A hipervulnerabilidade, como categoria jurídica, não se limita ao idoso ou ao analfabeto funcional. No ambiente digital, ela se manifesta de formas que o varejo raramente mapeia internamente: jovens adultos sem histórico de crédito, consumidores com renda recentemente reduzida, pessoas expostas a interfaces projetadas para maximizar conversão em detrimento da clareza informacional.

Modelos como Pix Parcelado e BNPL híbrido ainda navegam num espaço de acomodação entre Banco Central, Conselho Monetário Nacional (CMN) e Autoridade Nacional de Proteção de Dados (ANPD). Não se trata de ausência total de regras — a Resolução CMN nº 4.949/2021 e os normativos do Banco Central do Brasil estabelecem parâmetros para operações de crédito ao consumidor.
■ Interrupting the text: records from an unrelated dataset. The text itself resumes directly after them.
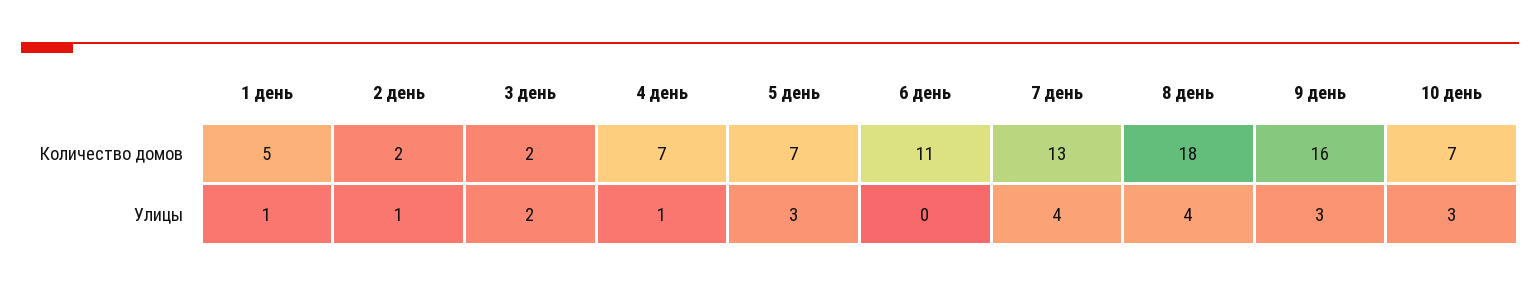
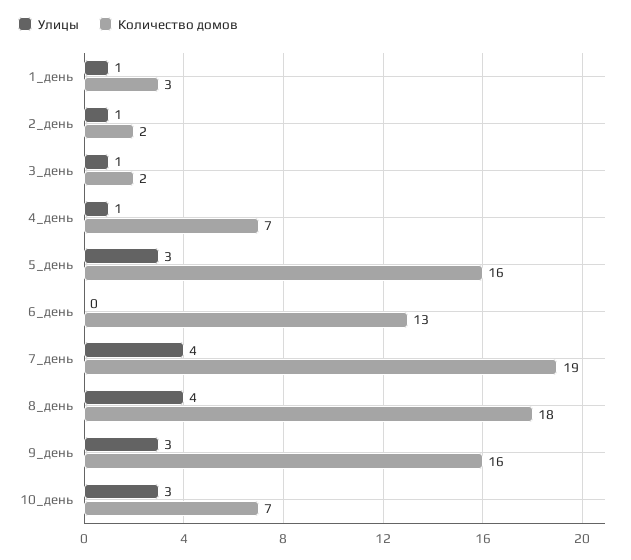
Количество домов, 1 день: 5 -> 3
Количество домов, 5 день: 7 -> 16
Количество домов, 6 день: 11 -> 13
Количество домов, 7 день: 13 -> 19
Улицы, 3 день: 2 -> 1

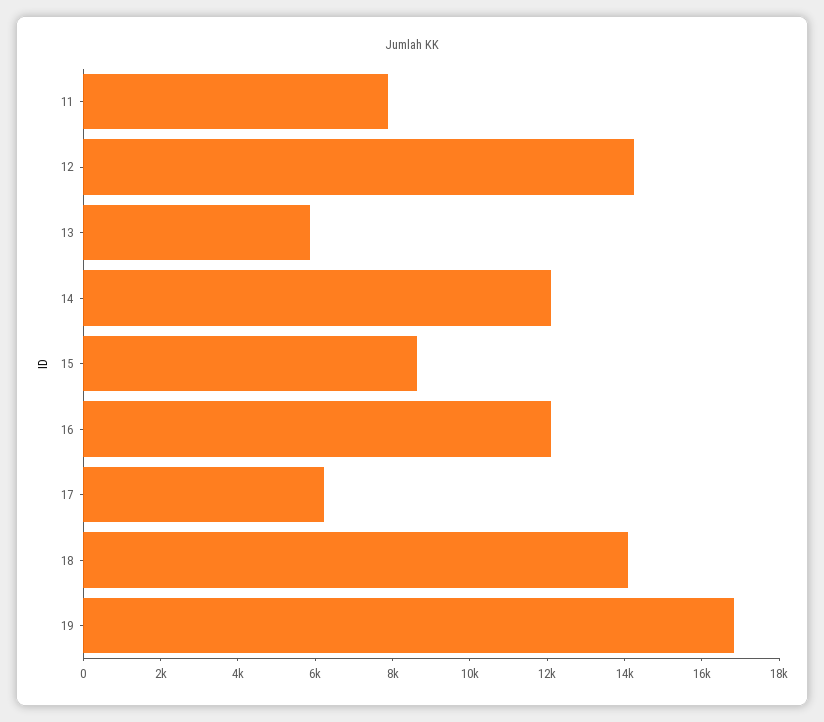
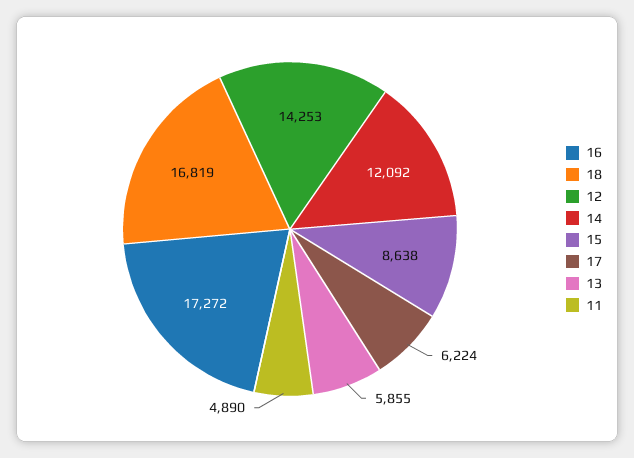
11: 8000 -> 4890
16: 12000 -> 17272
18: 14000 -> 16819
19: 17000 -> none

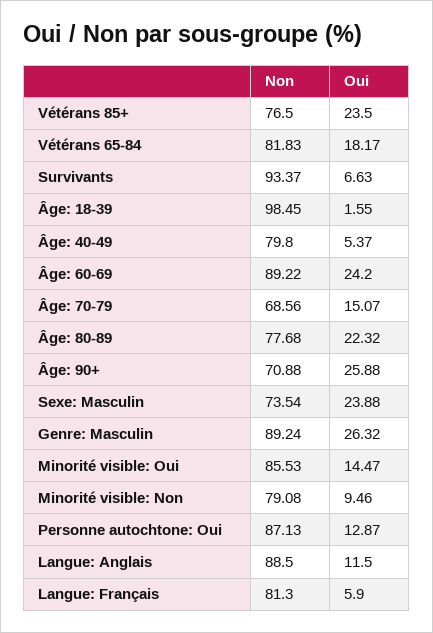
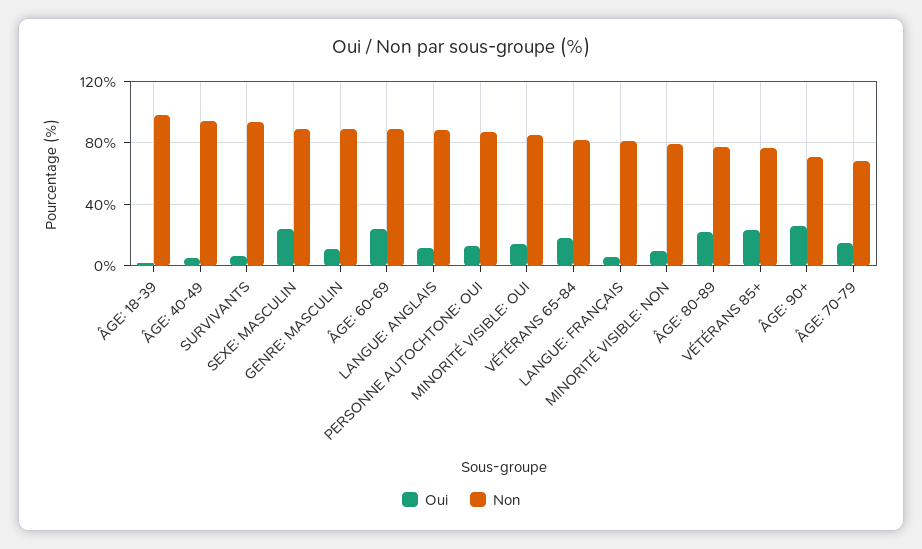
Non, Âge: 40-49: 79.8 -> 95
Non, Sexe: Masculin: 73.54 -> 90
Oui, Genre: Masculin: 26.32 -> 10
O ponto é que o arcabouço regulatório não evoluiu na mesma velocidade com que esses produtos se proliferaram. E quem opera nesse espaço intermediário assume um risco que tende a ser cobrado mais tarde.
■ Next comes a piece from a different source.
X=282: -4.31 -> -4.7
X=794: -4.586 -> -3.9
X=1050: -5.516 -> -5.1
O que passou a ser exigível — e não apenas recomendável

Parcelamento em si não é o problema. O problema é a ausência de critério na concessão. Algumas práticas já ultrapassaram a fronteira entre boa gestão e obrigação legal:

  • Consulta efetiva a bases de dados de crédito antes da oferta do parcelamento, em conformidade com o art. 54-D do CDC
  • Informação prévia, clara e destacada sobre o Custo Efetivo Total — não apenas a parcela mensal
  • Revisão dos contratos com parceiros financeiros para delimitar responsabilidades em caso de litígio com o consumidor
  • Definição de critérios internos de elegibilidade baseados em capacidade real de pagamento, não apenas em score de crédito
  • Capacitação de equipes para reconhecer sinais de vulnerabilidade e não converter esse momento em oportunidade comercial

A conta jurídica do modelo atual

O superendividamento facilitado por crédito digital não é apenas consequência de má gestão individual do consumidor. É, em parte, resultado previsível de modelos que monetizam assimetria de informação, urgência e facilidade extrema de contratação. A legislação brasileira, especialmente após julho de 2021, passou a tratar esse resultado como algo que pode gerar responsabilidade para além do consumidor e do banco.
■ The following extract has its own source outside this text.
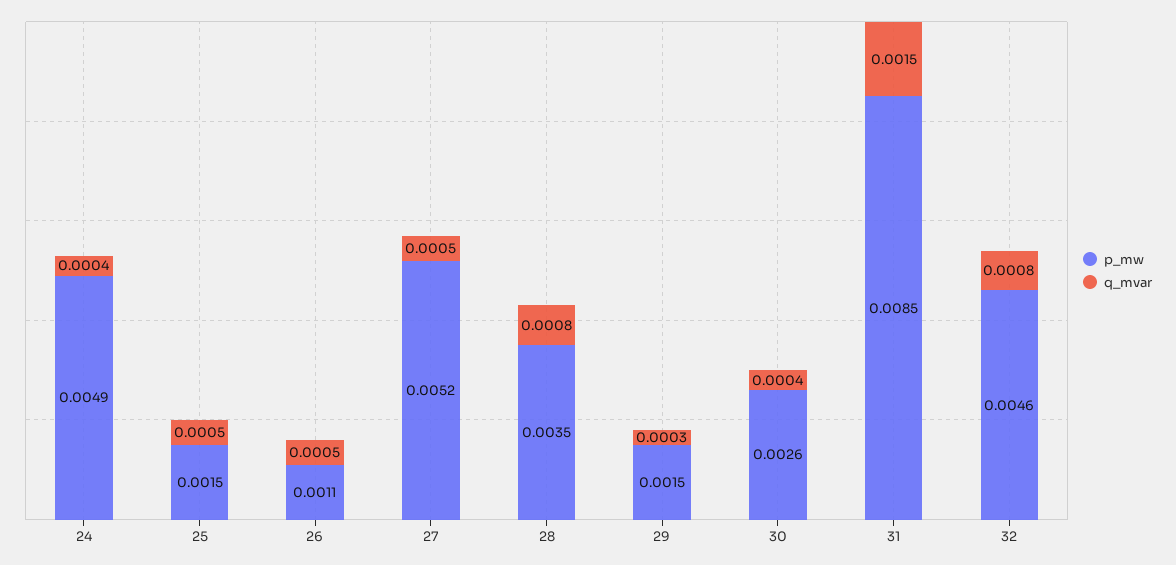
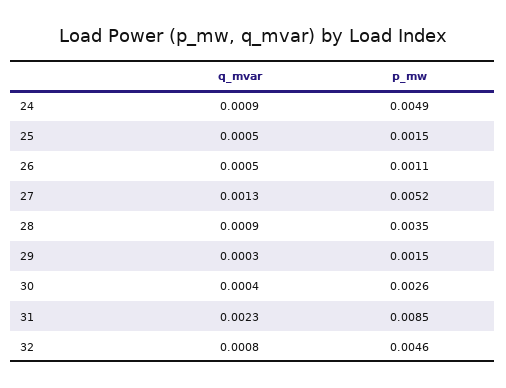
q_mvar, 24: 0.0004 -> 0.0009
q_mvar, 27: 0.0005 -> 0.0013
q_mvar, 28: 0.0008 -> 0.0009
q_mvar, 31: 0.0015 -> 0.0023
O varejo que revisar sua política de crédito com essa lente não estará apenas se protegendo de litígios. Estará construindo uma relação comercial mais sustentável, com menor inadimplência, maior confiança do consumidor e menor exposição regulatória. Não é uma questão de voluntarismo. É uma questão de viabilidade de modelo de negócio no médio prazo.

A pergunta que toda liderança de varejo deveria fazer à sua área jurídica é simples: nossa política de crédito foi revisada à luz da Lei 14.181/2021? Se a resposta for negativa ou incerta, o risco já está presente na operação.

Valéria Toriyama é especialista em governança, compliance e direito societário.
*Este texto reproduz a opinião do autor e não reflete necessariamente o posicionamento da Mercado&Consumo.